Our trip away was a spur-of-the-moment thing, and hugely relaxing. I was overly optimistic and packed my notepad and pens to jot down thoughts on revisions, or to make a start on today’s blog post … yeah, right. Should have known I wouldn’t crack that sucker open. Not once. Which is fine - enjoying time away with the kids is fun and so very important, for soon enough the time will come when the idea of taking a holiday with the boring, totally stupid parental units will make them want to slit their own throats. But I must confess, this “not writing” phase I am in (due to letting the SFD sit and percolate, and the holidays) is making my fingers twitchy. Heck, it’s making ME twitchy.
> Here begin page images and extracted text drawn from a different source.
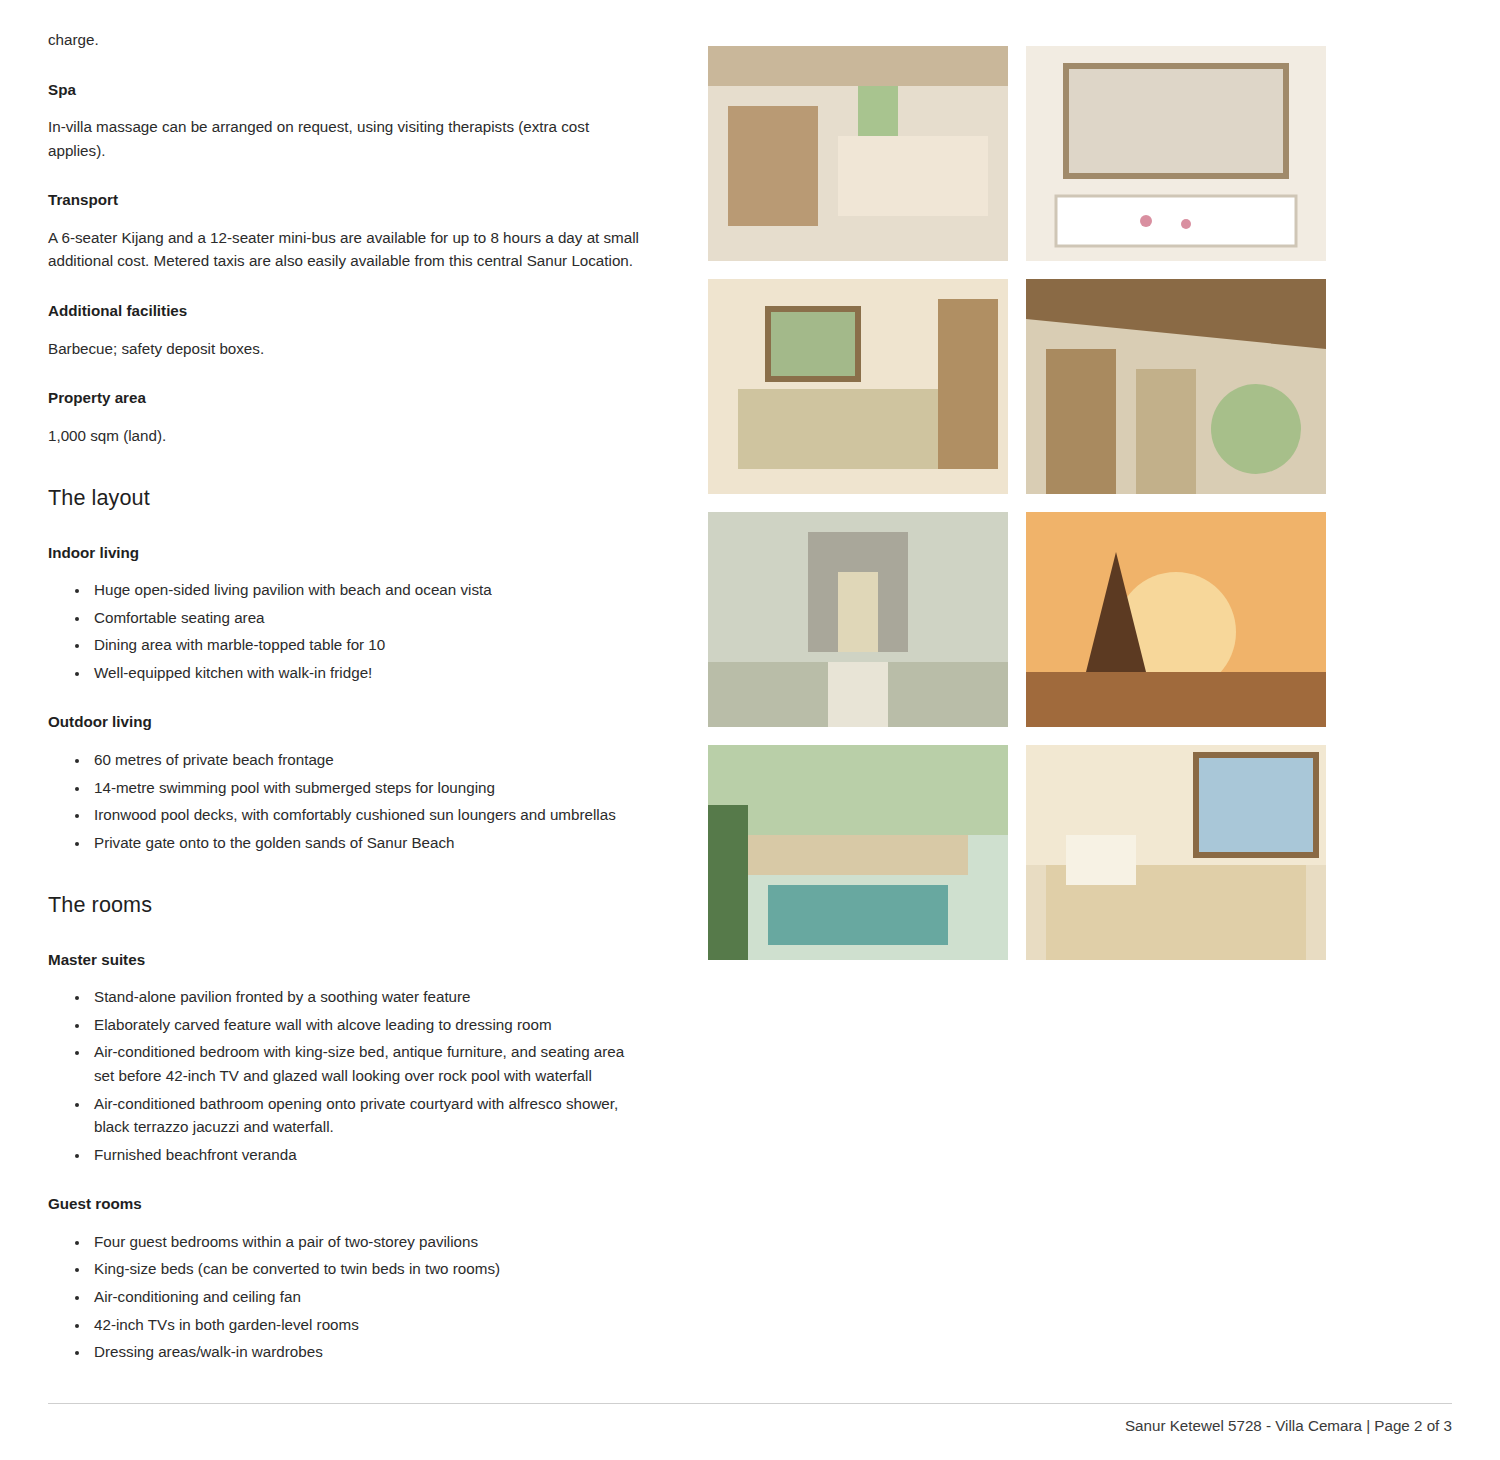charge.
Spa
In-villa massage can be arranged on request, using visiting therapists (extra cost applies).
Transport
A 6-seater Kijang and a 12-seater mini-bus are available for up to 8 hours a day at small additional cost. Metered taxis are also easily available from this central Sanur Location.
Additional facilities
Barbecue; safety deposit boxes.
Property area
1,000 sqm (land).
The layout
Indoor living
Huge open-sided living pavilion with beach and ocean vista
Comfortable seating area
Dining area with marble-topped table for 10
Well-equipped kitchen with walk-in fridge!
Outdoor living
60 metres of private beach frontage
14-metre swimming pool with submerged steps for lounging
Ironwood pool decks, with comfortably cushioned sun loungers and umbrellas
Private gate onto to the golden sands of Sanur Beach
The rooms
Master suites
Stand-alone pavilion fronted by a soothing water feature
Elaborately carved feature wall with alcove leading to dressing room
Air-conditioned bedroom with king-size bed, antique furniture, and seating area set before 42-inch TV and glazed wall looking over rock pool with waterfall
Air-conditioned bathroom opening onto private courtyard with alfresco shower, black terrazzo jacuzzi and waterfall.
Furnished beachfront veranda
Guest rooms
Four guest bedrooms within a pair of two-storey pavilions
King-size beds (can be converted to twin beds in two rooms)
Air-conditioning and ceiling fan
42-inch TVs in both garden-level rooms
Dressing areas/walk-in wardrobes
Sanur Ketewel 5728 - Villa Cemara | Page 2 of 3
However, one of the perks of being a writer is that you can still work without pen, paper, or PC in sight. I know that I am not alone in being blessed with a vivid imagination (it’s occasionally a curse, especially when the cat meows at 3am, then stares out the doorway at NOTHING, just as the stairs begin to creak … ) and a healthy dose of curiosity (NOT nosiness, as some have so rudely and erroneously describe it. Ahem.) The odd and the quirky and the unique all tend to catch my eye, and never more so than when I people watch. I did a lot of that the last few days, being in a busy seaside holiday destination, and it was fascinating. Some of the human circus I observed:-
The balding, middle-aged man watching his kids swim in the hotel pool. He looked completely average, normal, vanilla … until he stripped down to his bathers and revealed the bling he wore around his neck. A triple rope of gold chain, with at least twenty gem stone pendants strung along each rope, each gem the size of your thumbnail … the bloke looked like a human Christmas tree, and I couldn’t help wondering, what was the story behind that? Why would a man who at first glance look like a mild-mannered accountant, wear a chain that even Liberace wouldn’t be game to wear?
Or at breakfast, the family who sat at the table next to us and did not utter a single word to each other. Silence reigned. What had happened? Had they had a blowup because someone took too long in the shower and made everyone run late? Or was that how they always were … and if so, why?
And the clutch of weather - and life - beaten guys, fishing off the end of the jetty, all of them looking like they’d not seen a toothbrush or a shower in a decade as they shared a bottle of cheap whisky at eight in the morning … how had this become their life? What had gone wrong … or was this how they wanted to live?
Life is full of moments and fleeting glimpses to file away for later, to muse upon and feed our stories. Scenes and dialogue and mannerisms snatched from real life can imbue the tales we tell with a reality and believability that sometimes rings more true than anything we can conjour from our imaginations. Which shouldn’t be surprising, really; the truth, after all, is stranger – and often much more fascinating - than fiction. I just don't know how I can fit my Liberace guy into my nineteenth century novel. But then again .... (g)
So, what’s the most interesting instance of human behaviour you’ve observed? And what results of your own “people-watching” have you ever incorporated into your work?